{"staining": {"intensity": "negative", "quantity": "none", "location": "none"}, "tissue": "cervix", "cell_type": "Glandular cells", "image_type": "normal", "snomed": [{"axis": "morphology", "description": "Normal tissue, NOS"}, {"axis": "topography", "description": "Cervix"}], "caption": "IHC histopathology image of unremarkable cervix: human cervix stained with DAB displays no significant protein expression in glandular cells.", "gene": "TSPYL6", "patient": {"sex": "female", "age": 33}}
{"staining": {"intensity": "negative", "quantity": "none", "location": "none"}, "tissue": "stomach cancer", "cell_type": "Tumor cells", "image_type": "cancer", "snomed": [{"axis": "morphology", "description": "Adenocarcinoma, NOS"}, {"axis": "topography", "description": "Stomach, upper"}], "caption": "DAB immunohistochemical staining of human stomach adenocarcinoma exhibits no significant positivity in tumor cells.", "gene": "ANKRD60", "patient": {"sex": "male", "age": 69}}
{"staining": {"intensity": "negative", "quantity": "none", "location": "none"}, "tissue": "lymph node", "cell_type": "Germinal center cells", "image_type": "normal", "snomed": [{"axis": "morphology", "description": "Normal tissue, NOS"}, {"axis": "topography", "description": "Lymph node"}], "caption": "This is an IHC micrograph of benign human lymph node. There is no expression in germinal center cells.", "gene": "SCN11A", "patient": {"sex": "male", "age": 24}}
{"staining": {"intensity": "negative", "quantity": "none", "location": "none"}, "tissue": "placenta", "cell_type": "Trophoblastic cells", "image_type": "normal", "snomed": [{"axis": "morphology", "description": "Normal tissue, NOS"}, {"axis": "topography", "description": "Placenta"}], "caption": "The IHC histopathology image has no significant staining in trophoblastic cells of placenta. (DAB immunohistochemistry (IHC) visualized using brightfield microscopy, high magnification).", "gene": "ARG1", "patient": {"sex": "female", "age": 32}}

Assigned task: Filter the listing above for the string "histopathology" and copy every matching line.

Answer below:
{"staining": {"intensity": "negative", "quantity": "none", "location": "none"}, "tissue": "cervix", "cell_type": "Glandular cells", "image_type": "normal", "snomed": [{"axis": "morphology", "description": "Normal tissue, NOS"}, {"axis": "topography", "description": "Cervix"}], "caption": "IHC histopathology image of unremarkable cervix: human cervix stained with DAB displays no significant protein expression in glandular cells.", "gene": "TSPYL6", "patient": {"sex": "female", "age": 33}}
{"staining": {"intensity": "negative", "quantity": "none", "location": "none"}, "tissue": "placenta", "cell_type": "Trophoblastic cells", "image_type": "normal", "snomed": [{"axis": "morphology", "description": "Normal tissue, NOS"}, {"axis": "topography", "description": "Placenta"}], "caption": "The IHC histopathology image has no significant staining in trophoblastic cells of placenta. (DAB immunohistochemistry (IHC) visualized using brightfield microscopy, high magnification).", "gene": "ARG1", "patient": {"sex": "female", "age": 32}}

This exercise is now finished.